Activities
#1 Decide whether each statement below agrees with the paper on an Aboriginal land base. Answer yes or no for each, and quote the deciding words exactly. (a) The paper was delivered at the Adelaide Convention Centre on 23 February 1995. (b) The Justices of the High Court decided Mabo v Queensland unanimously. (c) Before 3 June 1992, Australian law recognized a land base for the indigenous people of Australia as a whole.
#2 Rewrite the paragraph in the paper on an Aboriginal land base that begins "I propose to confine my remarks" in a shorter form. Keep its main facts.
#3 Carry the paper on an Aboriginal land base forward from the point where it stops.

E Law 
Home Search Subscribe Issue Index Subject Index Author Index Title Index Murdoch University
E LAW | Murdoch University Electronic Journal of Law - Copyright Policy

PROVIDING A SUSTAINABLE ECONOMIC LAND BASE FOR FOR ABORIGINAL POPULATIONS

Author: Paul Seaman QC
Presidential Member, Native Title Tribunal
Subjects: Aborigines - land tenure (Other articles)
Native title -- Australia (Other articles)
Native Title Act 1993 Australia (Other articles)
Issue: Volume 2, Number 1 (April 1995)
Category: Current Developments

A paper delivered at the 3rd National Immigration & Population Outlook Conference at the Adelaide Convention Centre on 23 February 1995
Sponsored by the Commonwealth Bureau of Immigration, Multicultural Affairs and Population Research


BACKGROUND


I propose to confine my remarks to the Aboriginal population of Australia and to the opportunities which may arise for some of the Aboriginal and Torres Strait Islander peoples to acquire title to their traditional lands as a result of a recent landmark change in the law.


I will also discuss the opportunities which the law now offers to enable them to negotiate for economic benefits from their lands when they regard that as appropriate under their traditional laws and feasible having regard to the nature and situation of the land.


MABO


The landmark change in the was effected by the decision of a majority of the Justices of the High Court of Australia in Mabo v Queensland (1991-1992) 175 CLR 1. The indigenous people of Australia as a whole had no land base recognised by Australian law until 3 June 1992, when that decision was handed down.

The data
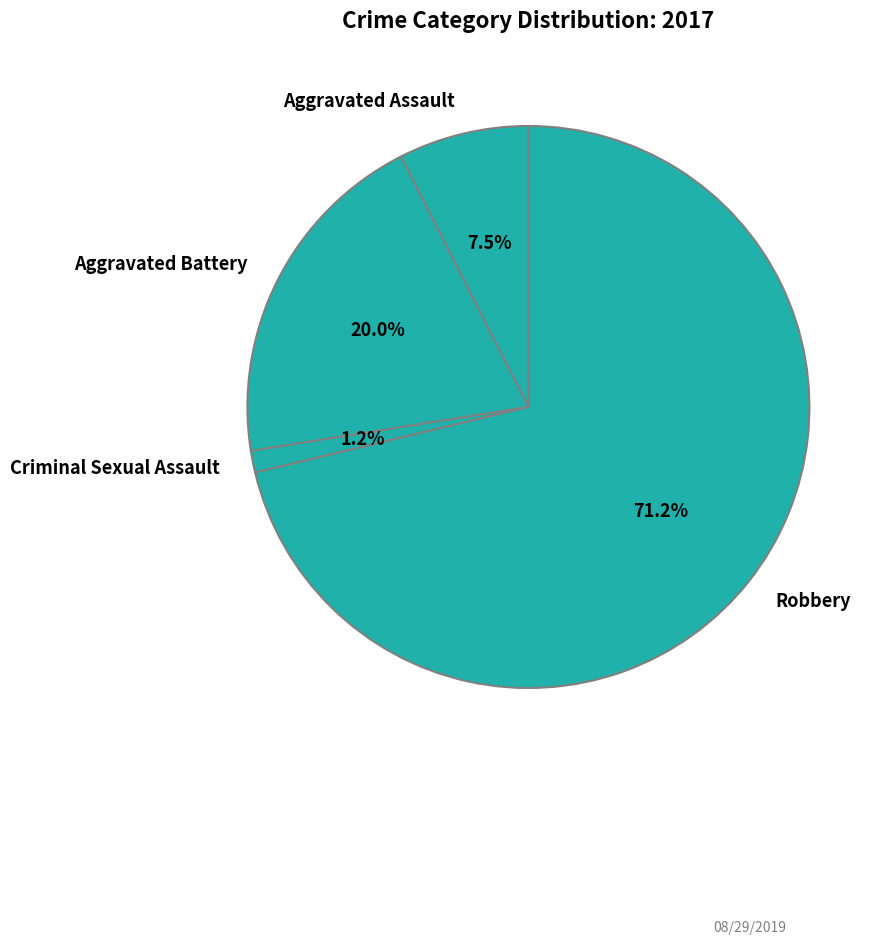

Is the sum of Criminal Sexual Assault and Aggravated Battery greater than half?

No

Responses to the exercise
#1
(a) Yes: "at the Adelaide Convention Centre on 23 February 1995"
(b) No: "the decision of a majority of the Justices of the High Court of Australia in Mabo v Queensland"
(c) No: "had no land base recognised by Australian law until 3 June 1992"

#2 My remarks cover only Australia's Aboriginal population. They concern the chance, created by a recent landmark change in the law, for some Aboriginal and Torres Strait Islander peoples to gain title to their traditional lands.

#3
Upon European settlement Australian governments proceeded upon the basis that the indigenous people had no settled law and therefore nobody owned the land with the result that it all vested in governments to use as they saw fit.


That view was supported by the courts until Mabo where Brennan J said the assumption was false and quoted a finding by Blackburn J in the famous 1971 Gove case, Milirrpum v Nabalco Pty Ltd (1971):


"The evidence shows a subtle and elaborate system highly adapted to the country in which the people led their lives, which provided a stable order of society and was remarkably free from the vagaries of personal whim or influence. If ever a system could b e called 'a government of laws, and not of men', it is that shown in the evidence before me."


Mabo decided that unless and until the Crown exercised its sovereign power to appropriate indigenous land rights and interests they could still exist.


The result is that governments proceeded across two centuries on the false premise that indigenous people had no traditional rights in land. Whether or not those rights were recognised, governments could have extinguished them all by executive act or legislation.  Legislation and executive acts have in fact extinguished many of them to meet the land demands of the wider community.


However, any attempt by a government to extinguish traditional rights in land following the Mabo decision and before the enactment of the Native Title Act 1993 would give rise to claims that the Racial Discrimination Act 1975 required the payment of just compensation to the owners of the traditional interests.


Indigenous traditional interests in land have come to be spoken of as 'native title'. In Mabo, Brennan J described it as follows:


"The term "native title" conveniently describes the interests and rights of indigenous inhabitants in land whether communal, group or individual possessed under the traditional laws acknowledged by and the traditional customs observed by the indigenous in habitants."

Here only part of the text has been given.